Since the records include pictures, leave those out while you reproduce exactly and only the lines from the one containing "List each element's" through the one containing "Document page, 1500x844 pixels.", inclusive.

= Supplied entries =
_ _ _

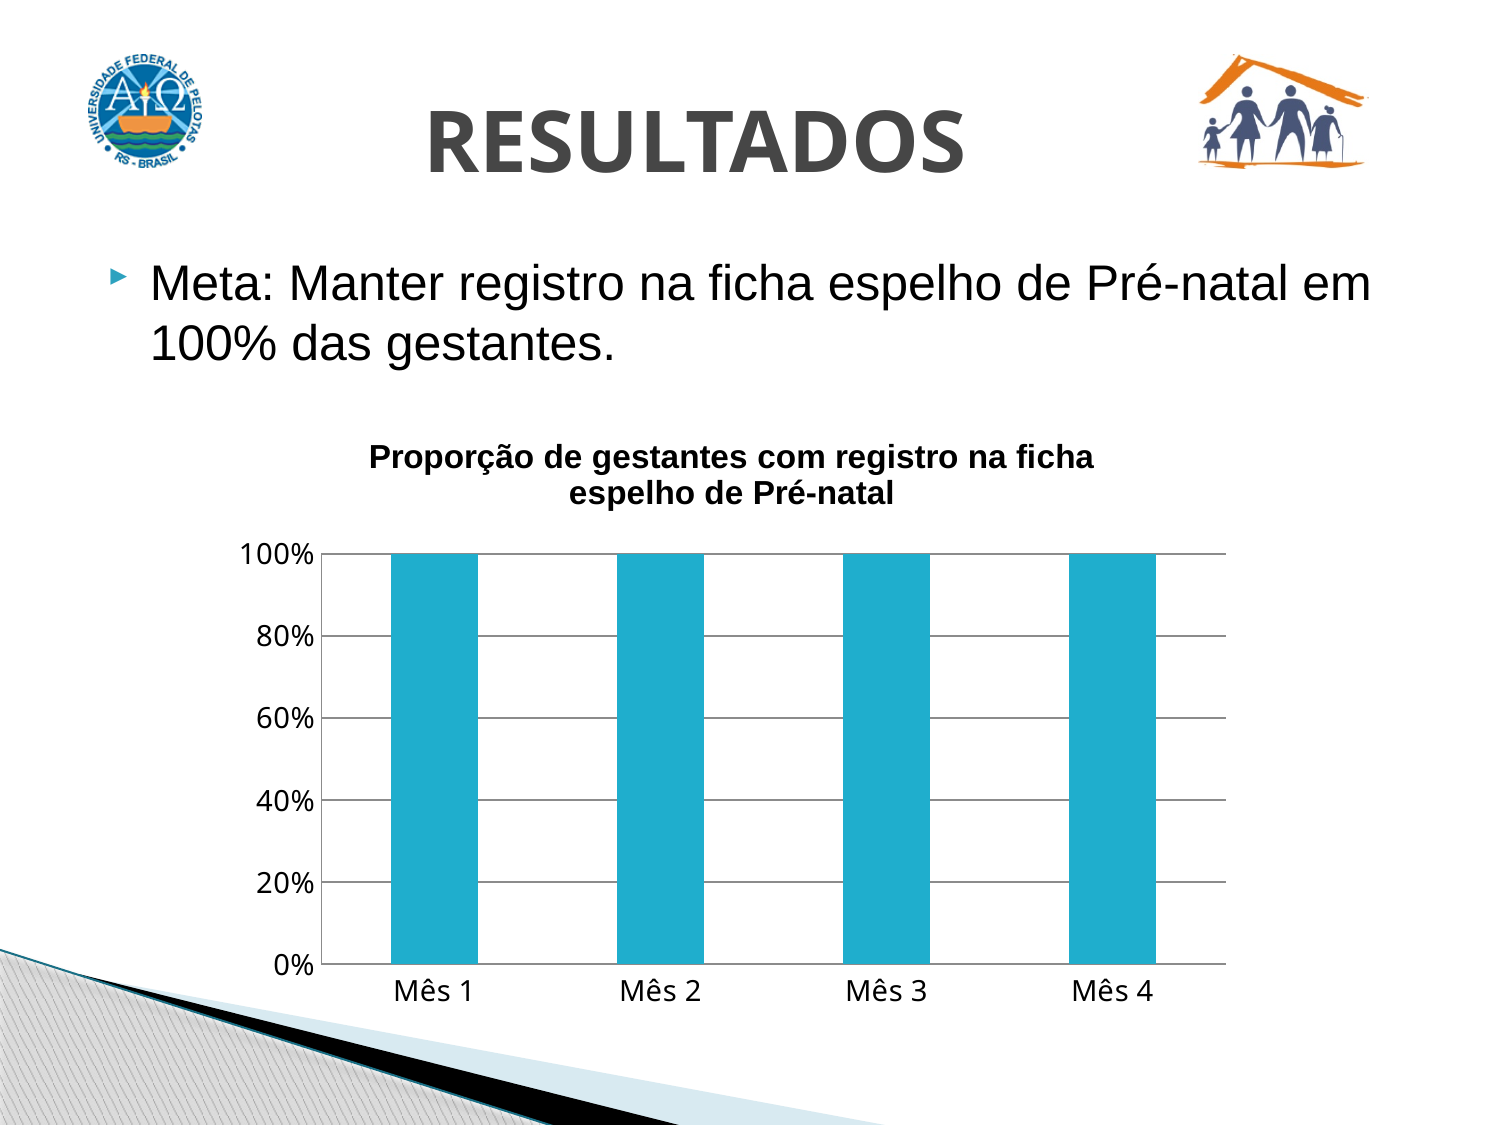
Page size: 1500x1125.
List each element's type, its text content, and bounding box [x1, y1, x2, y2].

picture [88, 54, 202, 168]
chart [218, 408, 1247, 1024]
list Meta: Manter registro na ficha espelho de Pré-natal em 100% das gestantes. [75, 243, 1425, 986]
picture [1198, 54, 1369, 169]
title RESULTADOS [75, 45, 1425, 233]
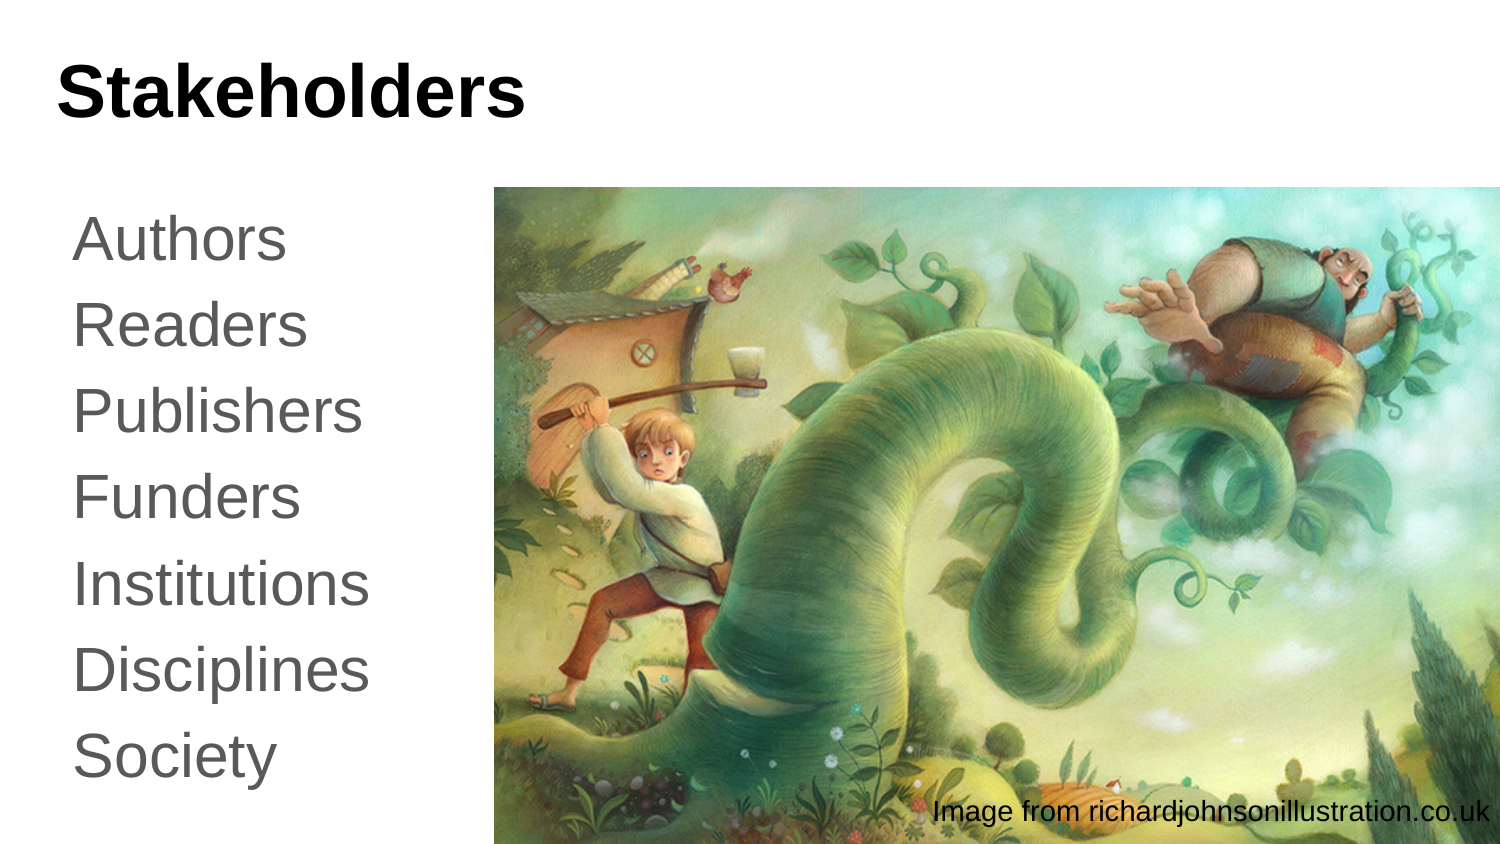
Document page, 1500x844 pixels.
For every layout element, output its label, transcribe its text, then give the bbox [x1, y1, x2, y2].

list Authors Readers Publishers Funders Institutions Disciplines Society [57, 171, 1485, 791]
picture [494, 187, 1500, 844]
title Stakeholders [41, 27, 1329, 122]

_ _ _

= Solution to this problem =
List each element's type, its text content, and bounding box [x1, y1, x2, y2].

picture [88, 54, 202, 168]
chart [218, 408, 1247, 1024]
list Meta: Manter registro na ficha espelho de Pré-natal em 100% das gestantes. [75, 243, 1425, 986]
picture [1198, 54, 1369, 169]
title RESULTADOS [75, 45, 1425, 233]
Document page, 1500x844 pixels.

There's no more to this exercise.